RDC: la COGEP demande au Premier Ministre d’annuler le protocole d’accord entre la SOKIMO et AJN Ressources Inc.

RDC: la COGEP demande au Premier Ministre d’annuler le protocole d’accord entre la SOKIMO et AJN Ressources Inc.

La Coalition pour la Gouvernance des Entreprises Publiques du secteur extractif (COGEP) demande au Premier Ministre d’annuler le protocole d’accord entre la SOKIMO et AJN Ressources Inc. D’après cette organisation, cet accord viole les dispositions du code minier révisé d’une part sur l’obligation de procéder à la publication d’appel d’offres pour les gisements étudiés appartenant à l’Etat Congolais et d’autres part sur la clause contractuelle en ce qui concerne le droit de préemption de Kibali Gold.

Dans un communiqué de presse publié le 26 Février dernier, La COGEP s’est dit préoccupée par les Cessions des actifs de la SOKIMO à AJN Ressources Inc. Selon elle, ces cessions violent les dispositions du Code minier révisé d’une part sur l’obligation de procéder à la publication d’appel d’offres pour les gisements étudiés appartenant à l’Etat congolais (articles 33 et 33 bis du Code minier révisé) et d’autre part sur la clause contractuelle en ce qui concerne le droit de préemption de KIBALI GOLD pour les 10 % de parts de SOKIMO.

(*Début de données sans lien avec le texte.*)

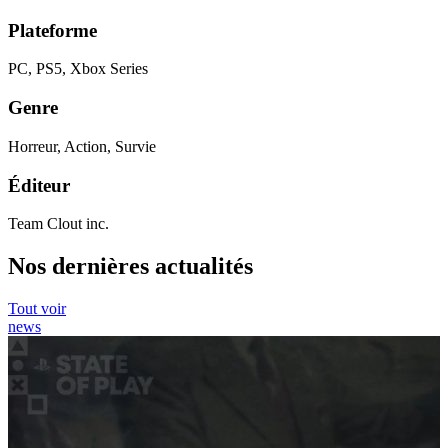
Plateforme
PC, PS5, Xbox Series
Genre
Horreur, Action, Survie
Éditeur
Team Clout inc.
Nos dernières actualités
Tout voir
news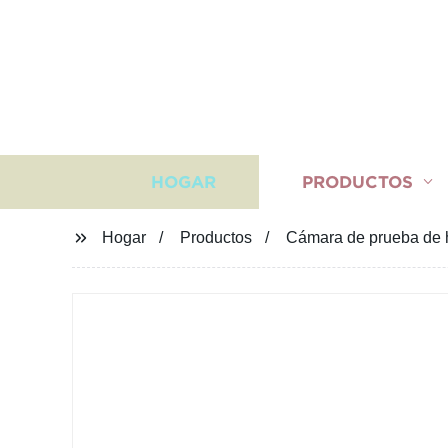
HOGAR
PRODUCTOS
Hogar
Productos
Cámara de prueba de h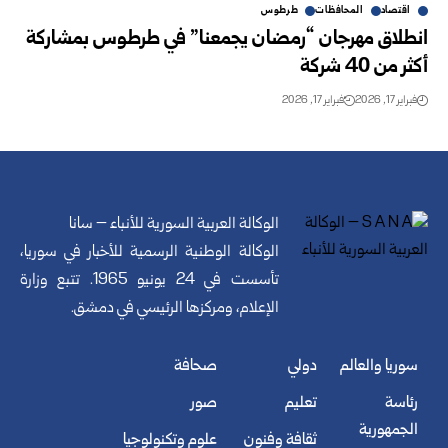
اقتصاد
المحافظات
طرطوس
انطلاق مهرجان “رمضان يجمعنا” في طرطوس بمشاركة
أكثر من 40 شركة
فبراير 17, 2026
فبراير 17, 2026
الوكالة العربية السورية للأنباء – سانا
الوكالة الوطنية الرسمية للأخبار في سوريا،
تأسست في 24 يونيو 1965. تتبع وزارة
الإعلام، ومركزها الرئيسي في دمشق.
سوريا والعالم
دولي
صحافة
رئاسة
تعليم
صور
الجمهورية
ثقافة وفنون
علوم وتكنولوجيا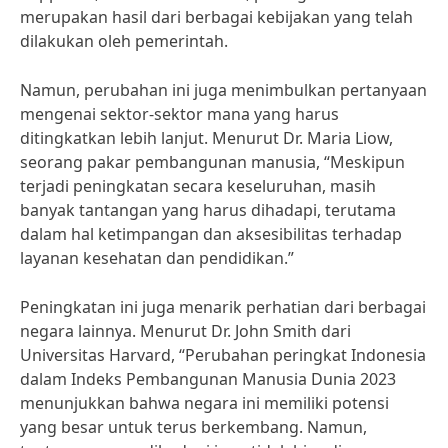
merupakan hasil dari berbagai kebijakan yang telah
dilakukan oleh pemerintah.
Namun, perubahan ini juga menimbulkan pertanyaan
mengenai sektor-sektor mana yang harus
ditingkatkan lebih lanjut. Menurut Dr. Maria Liow,
seorang pakar pembangunan manusia, “Meskipun
terjadi peningkatan secara keseluruhan, masih
banyak tantangan yang harus dihadapi, terutama
dalam hal ketimpangan dan aksesibilitas terhadap
layanan kesehatan dan pendidikan.”
Peningkatan ini juga menarik perhatian dari berbagai
negara lainnya. Menurut Dr. John Smith dari
Universitas Harvard, “Perubahan peringkat Indonesia
dalam Indeks Pembangunan Manusia Dunia 2023
menunjukkan bahwa negara ini memiliki potensi
yang besar untuk terus berkembang. Namun,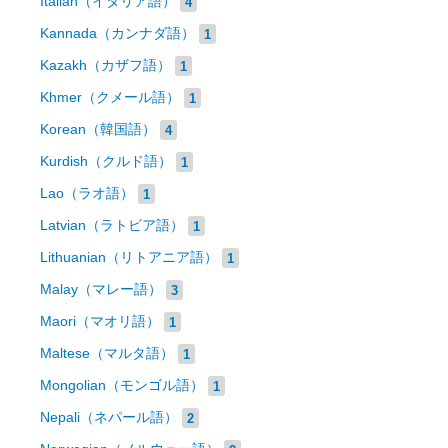
Italian（イタリア語）
4
Kannada（カンナダ語）
1
Kazakh（カザフ語）
1
Khmer（クメール語）
1
Korean（韓国語）
4
Kurdish（クルド語）
1
Lao（ラオ語）
1
Latvian（ラトビア語）
1
Lithuanian（リトアニア語）
1
Malay（マレー語）
3
Maori（マオリ語）
1
Maltese（マルタ語）
1
Mongolian（モンゴル語）
1
Nepali（ネパール語）
2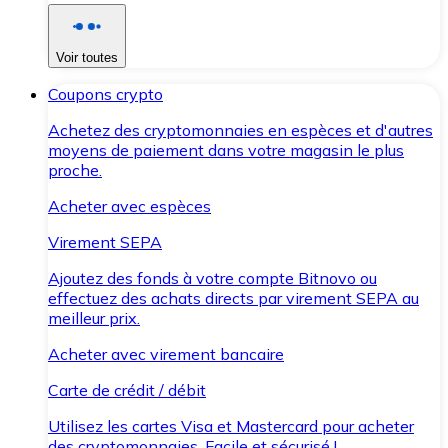
Voir toutes
Coupons crypto
Achetez des cryptomonnaies en espèces et d'autres
moyens de paiement dans votre magasin le plus
proche.
Acheter avec espèces
Virement SEPA
Ajoutez des fonds à votre compte Bitnovo ou
effectuez des achats directs par virement SEPA au
meilleur prix.
Acheter avec virement bancaire
Carte de crédit / débit
Utilisez les cartes Visa et Mastercard pour acheter
des cryptomonnaies. Facile et sécurisé !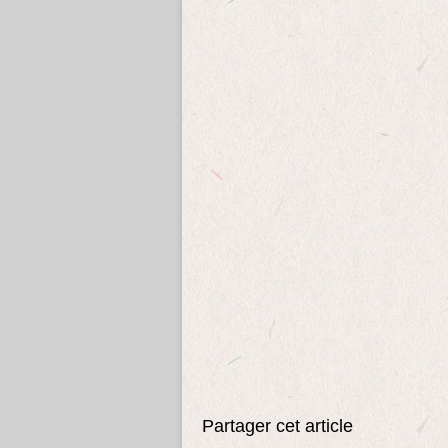
Partager cet article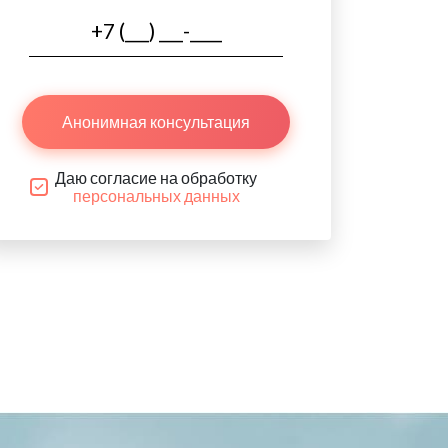
Анонимная консультация
Даю согласие на обработку
персональных данных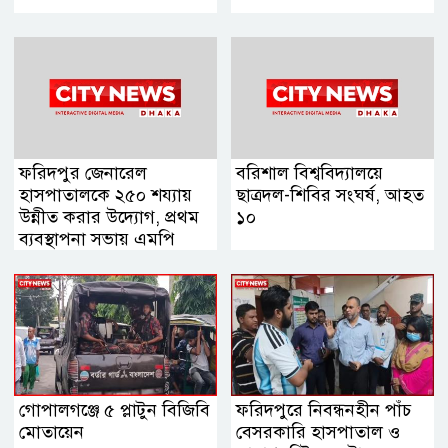
ফরিদপুর জেনারেল
বরিশাল বিশ্ববিদ্যালয়ে
হাসপাতালকে ২৫০ শয্যায়
ছাত্রদল-শিবির সংঘর্ষ, আহত
উন্নীত করার উদ্যোগ, প্রথম
১০
ব্যবস্থাপনা সভায় এমপি
নায়াব ইউসুফ
গোপালগঞ্জে ৫ প্লাটুন বিজিবি
ফরিদপুরে নিবন্ধনহীন পাঁচ
মোতায়েন
বেসরকারি হাসপাতাল ও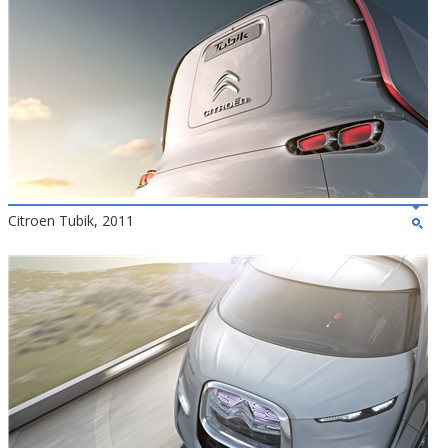
Citroen Tubik, 2011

Il s’agit de cessions suivantes les 10 % de parts de SOKIMO dans KIBALIGOLD les 30 % dans KODO, les 35% dans GIRO GOLDFIELDS, le 35 % dans WANGA, les 30% dans NIZI et les 30% dans KIBALI SUD.

D’autres part, la COGEP estime que ces cessions constituent un véritable bradage des actifs de la SOKIMO que les citoyens congolais doivent dénoncer pour espérer en l’avenir de cette entreprise du portefeuille de l’Etat qui jadis a soutenu l’économie tant nationale que locale. Raison pour laquelle elle demande au gouvernement de la RDC d’annuler toutes ces cessions. Elle Demande aussi au parlement d’interpeller le Ministre du Portefeuille afin d’éclairer tous les Congolais sur lesdites cessions.

La COGEP), est une plateforme des Organisations Non Gouvernementales Congolaises et des chercheurs indépendants travaillant sur la gouvernance des ressources naturelles.